__Aufgabenstellungen__:
a) Aus welcher Stadt kam Georg Friedrich Vorwerk laut dem Text über Hamburger Familien im Jahr 1807 nach Hamburg?
b) Entnehmen Sie dem Text über Hamburger Familien wortgetreu die Passage, die bei „Die anderen Familien“ einsetzt und bei „sechs ihrer Kanzler.“ schließt.

Jungclaussen ist durch seine Artikel und Kommentare über Politik und Wirtschaft in britischen Zeitungen und in Radio- und Fernsehsendungen der BBC hervorgetreten. In Deutschland wurde er durch seine Beiträge für "Die Zeit" und "Cicero" bekannt, auch durch den Herbert-Quandt-Medien-Preis 2004, der ihm und Uwe J. Heuser für ihre Studie über die Erfolge und Fehler bedeutender Unternehmer der Wirtschaftsgeschichte verliehen wurde.
Derselbe Zusammenhang interessiert Jungclaussen, wenn er der Entwicklung der Familien Amsinck, Burchard, Münchmeyer und Vorwerk nachgeht, die jeder Hamburger kennt und deren verwandtschaftliche Verbindungen vielen geläufig sind. Die ältesten der beschriebenen Clans sind die Amsincks, die 1576 als protestantische Glaubensflüchtlinge aus Holland in die Stadt gekommen waren. Sie brachten ihre weltweiten Verbindungen als Tuchhändler mit, weiteten ihren Handel auf andere Bereiche aus und beteiligten sich an Bankgeschäften. Noch heute gehören sie zum Geschäftsleben dieser Stadt, in der sie in der siebten Generation gesellschaftlich fest verankert sind.
Die anderen Familien verdanken ihren Aufstieg dem Überseehandel und dem wirtschaftlichen Aufschwung der Stadt im 19. Jahrhundert. Sie sind ebenfalls nicht alle Urhamburger. So Georg Friedrich Vorwerk, der 1807 aus Braunschweig zur Ausbildung nach Hamburg kam, seine eigenen Firmen gründete und dann vor allem durch den Chile-Handel sein Geld machte. Auch die Vorwerks gehörten lange Zeit zu den einflussreichsten Familien Hamburgs. Weit über Hamburg hinaus bekannt wurde die Familie Münchmeyer, Außenhandelskaufleute, deren erste Firma 1846 gegründet worden war. Vor allem Alwin Münchmeyer (1908 - 1990) gehörte zu den einflussreichsten Privatbankiers der Bundesrepublik und beriet sechs ihrer Kanzler.
Vor allem aber ist es die alte Hamburger Familie Burchard, die hier hohes Ansehen genießt. Mit ihr beginnt auch das Buch von John F. Jungclaussen, indem er den Auftritt Hamburgs beim 60. Thronjubiläum von Kaiser Franz Josef I. von Österreich-Ungarn in Schloss Schönbrunn am 2. Dezember 1908 beschreibt: Johann Heinrich Burchard (1852 - 1912) einzig im schlichten Bürgermeisterornat als Vertreter einer Freien Stadt im Kreise der aufgetakelten Fürsten in Uniform. In seine Amtszeit fielen die Eröffnungen des Elbtunnels, des Hauptbahnhofs, der Musikhalle und der Kunsthalle - alles Zeichen einer prosperierenden Metropole, die auch durch zahlreiche private Stiftungen hervortrat.

(Einträge des Layout-Datensatzes)
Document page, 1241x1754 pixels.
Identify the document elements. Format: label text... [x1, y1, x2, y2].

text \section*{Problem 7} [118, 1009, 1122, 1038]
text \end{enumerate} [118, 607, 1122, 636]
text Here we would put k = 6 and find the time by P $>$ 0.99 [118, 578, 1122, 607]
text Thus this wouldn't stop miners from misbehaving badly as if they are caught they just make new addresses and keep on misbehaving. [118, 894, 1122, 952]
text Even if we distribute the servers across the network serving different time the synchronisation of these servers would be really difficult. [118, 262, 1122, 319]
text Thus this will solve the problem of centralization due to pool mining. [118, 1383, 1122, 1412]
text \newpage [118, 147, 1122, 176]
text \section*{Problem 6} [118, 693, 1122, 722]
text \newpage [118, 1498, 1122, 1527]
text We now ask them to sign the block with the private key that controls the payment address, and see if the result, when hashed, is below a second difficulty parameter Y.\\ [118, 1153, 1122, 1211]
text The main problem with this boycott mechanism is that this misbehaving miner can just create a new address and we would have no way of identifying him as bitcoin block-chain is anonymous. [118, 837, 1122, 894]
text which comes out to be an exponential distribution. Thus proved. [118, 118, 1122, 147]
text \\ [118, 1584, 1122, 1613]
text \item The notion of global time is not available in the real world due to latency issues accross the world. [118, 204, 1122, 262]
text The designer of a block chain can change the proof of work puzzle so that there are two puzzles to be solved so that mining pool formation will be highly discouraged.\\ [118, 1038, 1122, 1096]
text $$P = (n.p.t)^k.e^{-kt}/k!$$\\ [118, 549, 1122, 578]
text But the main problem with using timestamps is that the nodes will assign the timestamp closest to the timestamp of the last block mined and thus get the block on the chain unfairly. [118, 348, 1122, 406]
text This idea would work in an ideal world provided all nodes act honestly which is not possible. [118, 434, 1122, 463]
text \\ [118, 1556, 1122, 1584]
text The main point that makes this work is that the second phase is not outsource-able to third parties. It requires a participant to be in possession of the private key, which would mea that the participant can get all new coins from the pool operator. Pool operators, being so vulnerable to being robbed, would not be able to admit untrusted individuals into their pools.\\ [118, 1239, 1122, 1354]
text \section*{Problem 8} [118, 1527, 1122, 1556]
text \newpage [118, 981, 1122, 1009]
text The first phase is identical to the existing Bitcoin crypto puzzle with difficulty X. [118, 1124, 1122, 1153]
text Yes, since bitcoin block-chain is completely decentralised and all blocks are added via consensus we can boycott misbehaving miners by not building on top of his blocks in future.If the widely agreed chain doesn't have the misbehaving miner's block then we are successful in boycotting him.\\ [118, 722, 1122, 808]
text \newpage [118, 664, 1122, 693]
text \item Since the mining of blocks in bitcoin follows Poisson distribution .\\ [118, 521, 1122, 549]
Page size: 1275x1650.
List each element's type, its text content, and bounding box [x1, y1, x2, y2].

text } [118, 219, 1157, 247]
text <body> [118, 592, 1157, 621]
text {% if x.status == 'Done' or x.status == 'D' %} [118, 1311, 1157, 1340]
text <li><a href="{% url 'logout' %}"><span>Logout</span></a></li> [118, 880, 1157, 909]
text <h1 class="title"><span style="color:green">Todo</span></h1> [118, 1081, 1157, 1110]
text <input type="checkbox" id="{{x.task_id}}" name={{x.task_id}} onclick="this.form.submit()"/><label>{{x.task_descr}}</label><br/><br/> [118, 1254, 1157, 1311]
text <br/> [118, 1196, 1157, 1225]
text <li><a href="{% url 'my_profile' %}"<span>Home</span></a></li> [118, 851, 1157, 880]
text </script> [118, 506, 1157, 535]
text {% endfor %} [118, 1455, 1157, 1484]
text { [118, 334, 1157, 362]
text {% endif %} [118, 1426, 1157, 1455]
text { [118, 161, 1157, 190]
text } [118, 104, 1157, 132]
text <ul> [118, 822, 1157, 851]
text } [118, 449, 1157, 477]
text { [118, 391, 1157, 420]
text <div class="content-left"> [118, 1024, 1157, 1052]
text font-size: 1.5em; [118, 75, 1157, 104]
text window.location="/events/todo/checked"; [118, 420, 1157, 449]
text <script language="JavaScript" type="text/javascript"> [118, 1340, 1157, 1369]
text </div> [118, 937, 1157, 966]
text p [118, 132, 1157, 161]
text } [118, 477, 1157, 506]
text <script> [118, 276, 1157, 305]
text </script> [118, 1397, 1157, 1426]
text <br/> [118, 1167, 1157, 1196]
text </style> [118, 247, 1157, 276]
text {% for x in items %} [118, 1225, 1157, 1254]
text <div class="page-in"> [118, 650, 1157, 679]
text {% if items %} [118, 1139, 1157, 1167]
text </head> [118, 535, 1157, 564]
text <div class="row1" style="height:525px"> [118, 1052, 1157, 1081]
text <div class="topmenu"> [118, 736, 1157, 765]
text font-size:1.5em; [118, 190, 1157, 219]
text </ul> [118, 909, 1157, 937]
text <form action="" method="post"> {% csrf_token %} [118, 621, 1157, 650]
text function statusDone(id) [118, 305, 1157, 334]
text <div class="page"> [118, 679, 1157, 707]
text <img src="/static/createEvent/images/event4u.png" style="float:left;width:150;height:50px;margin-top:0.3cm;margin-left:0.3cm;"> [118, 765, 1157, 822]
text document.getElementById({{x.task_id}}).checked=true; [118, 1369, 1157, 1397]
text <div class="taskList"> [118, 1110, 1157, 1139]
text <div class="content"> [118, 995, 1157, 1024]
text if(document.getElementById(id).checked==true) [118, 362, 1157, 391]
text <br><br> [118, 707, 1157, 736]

__Antworten je Aufgabe__:
a) Aus Braunschweig.

b)
Die anderen Familien verdanken ihren Aufstieg dem Überseehandel und dem wirtschaftlichen Aufschwung der Stadt im 19. Jahrhundert. Sie sind ebenfalls nicht alle Urhamburger. So Georg Friedrich Vorwerk, der 1807 aus Braunschweig zur Ausbildung nach Hamburg kam, seine eigenen Firmen gründete und dann vor allem durch den Chile-Handel sein Geld machte. Auch die Vorwerks gehörten lange Zeit zu den einflussreichsten Familien Hamburgs. Weit über Hamburg hinaus bekannt wurde die Familie Münchmeyer, Außenhandelskaufleute, deren erste Firma 1846 gegründet worden war. Vor allem Alwin Münchmeyer (1908 - 1990) gehörte zu den einflussreichsten Privatbankiers der Bundesrepublik und beriet sechs ihrer Kanzler.